Did you know that one of the leading causes of death in America is medical mistakes or accidents, including those performed by doctors? And those medical mistakes are the results of errors resulting from miscommunication? One way to fix this all-important problem is a new “Doctor-Only” social network called Doximity.

DoximityAs of this past July, 11 percent of all U.S. physicians have become a part of this unique community. Its main objective is to create a network to help doctors communicate and work together in a secure environment to coordinate faster and better patient care.

But this free service is a little different from traditional social media sites such as Facebook, LinkedIn and Twitter. All physicians who want to access their Doximity profiles are subject to a three-stage identity verification. Once verified, they can search all members by clinical interests, hospital affiliations, specialties, accepted insurances and other criteria.

More important than all these other features: Doximity is HIPAA grade-encrypted.
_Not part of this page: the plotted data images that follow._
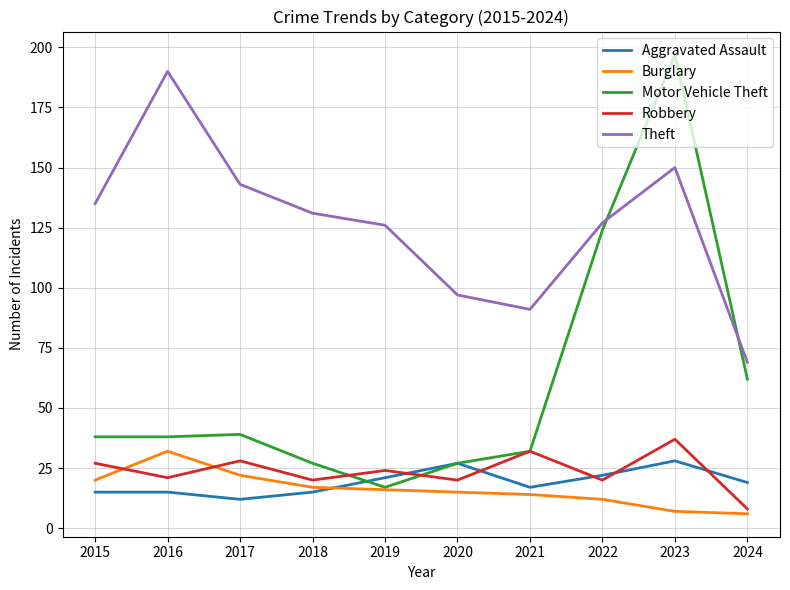

True or false: Aggravated Assault and Theft intersect in this chart.

False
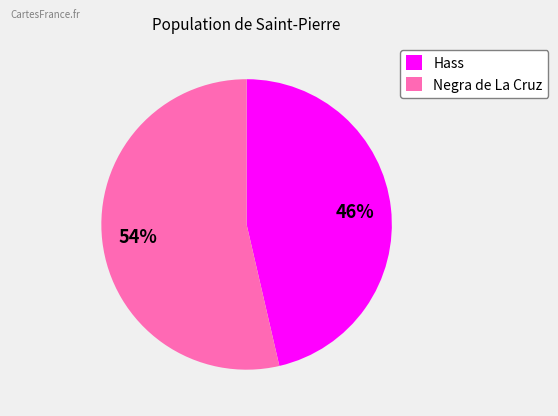

To the nearest percent, what portion does Hass represent?

46%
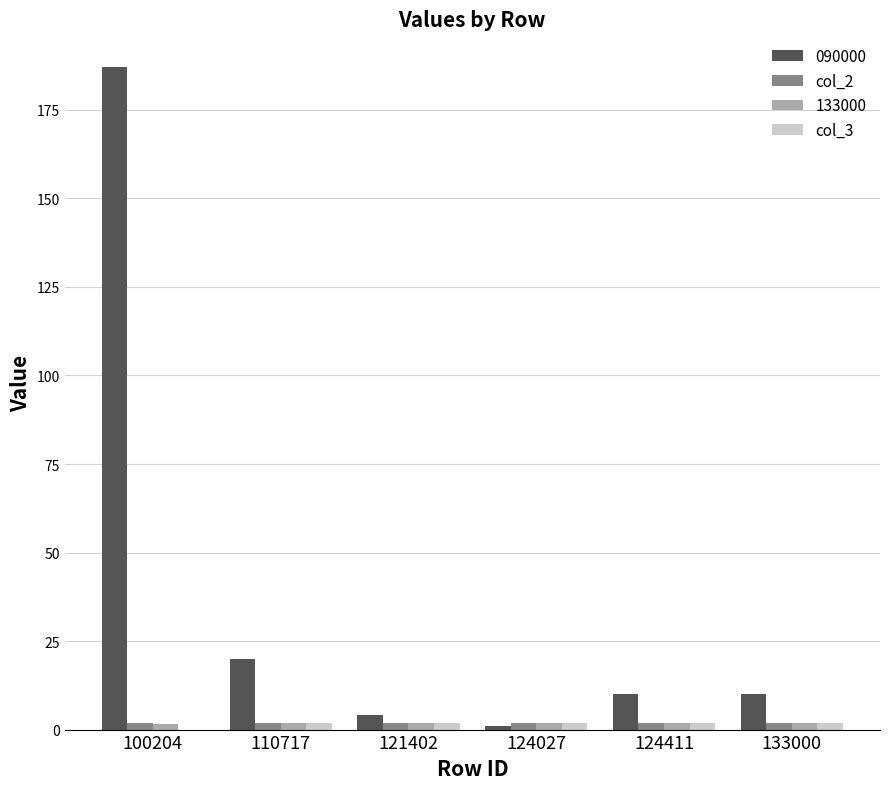

Is it true that 090000 equals 20.0 at 110717?

True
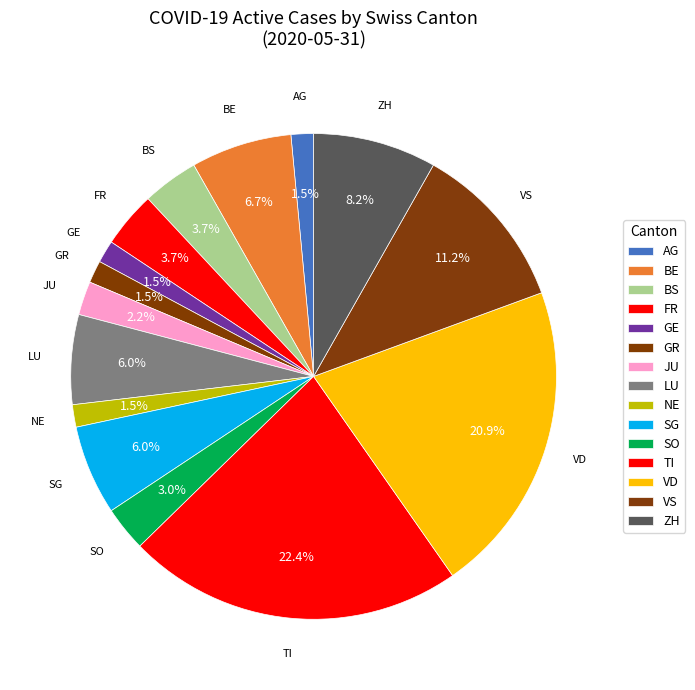

What is the total percentage of VD and GE?

22.4%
This means physicians can securely receive private messages, exchange private phone lists and share numbers for the mobile lines and pagers with other physician colleagues. For example, doctors who want lab results can’t get them via traditional SMS text or email – both non-HIPAA compliant methods – and instead have to read a fuzzy fax. Now, by using Doximity, they can speed up that process and read the results much more easily and clearly on their smartphone or tablet.

Since HIPAA restrictions are so strict, it has become very difficult for the medical community to be able to coordinate client care in the digital environment. Electronic Health Records (EMRs) accessible to hospitals and doctors aren’t completely in place yet. Using a tool like Doximity or another network such as Sermo or DocBookMD can lead to a reduction in medical errors, even potentially saving lives.